* [EXERCISE]:
A complete response lists each line of the data below that includes the word "Male".

----- EXCERPTED RECORDS -----

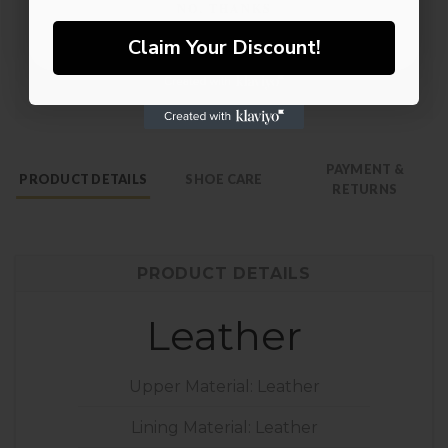
NO, THANKS
Claim Your Discount!
PAYMENT &
PRODUCT DETAILS
SHOE CARE
RETURNS
PRODUCT DETAILS
Leather
Upper Material: Leather
Lining Material: Leather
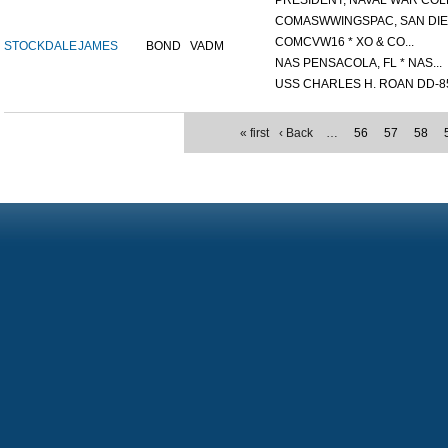
PRESIDENT, NAVAL WAR COLL
COMASWWINGSPAC, SAN DIEG
COMCVW16 * XO & CO...
STOCKDALE
JAMES
BOND
VADM
NAS PENSACOLA, FL * NAS...
USS CHARLES H. ROAN DD-85
« first
‹ Back
…
56
57
58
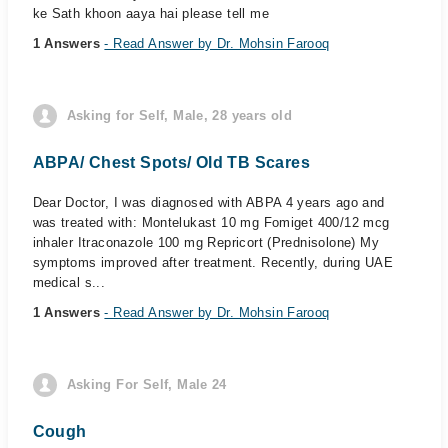
ke Sath khoon aaya hai please tell me
1 Answers
- Read Answer by Dr. Mohsin Farooq
Asking for Self, Male, 28 years old
ABPA/ Chest Spots/ Old TB Scares
Dear Doctor, I was diagnosed with ABPA 4 years ago and
was treated with: Montelukast 10 mg Fomiget 400/12 mcg
inhaler Itraconazole 100 mg Repricort (Prednisolone) My
symptoms improved after treatment. Recently, during UAE
medical s...
1 Answers
- Read Answer by Dr. Mohsin Farooq
Asking For Self, Male 24
Cough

-----

* [RESPONSE TO THE EXERCISE]:
Asking for Self, Male, 28 years old
Asking For Self, Male 24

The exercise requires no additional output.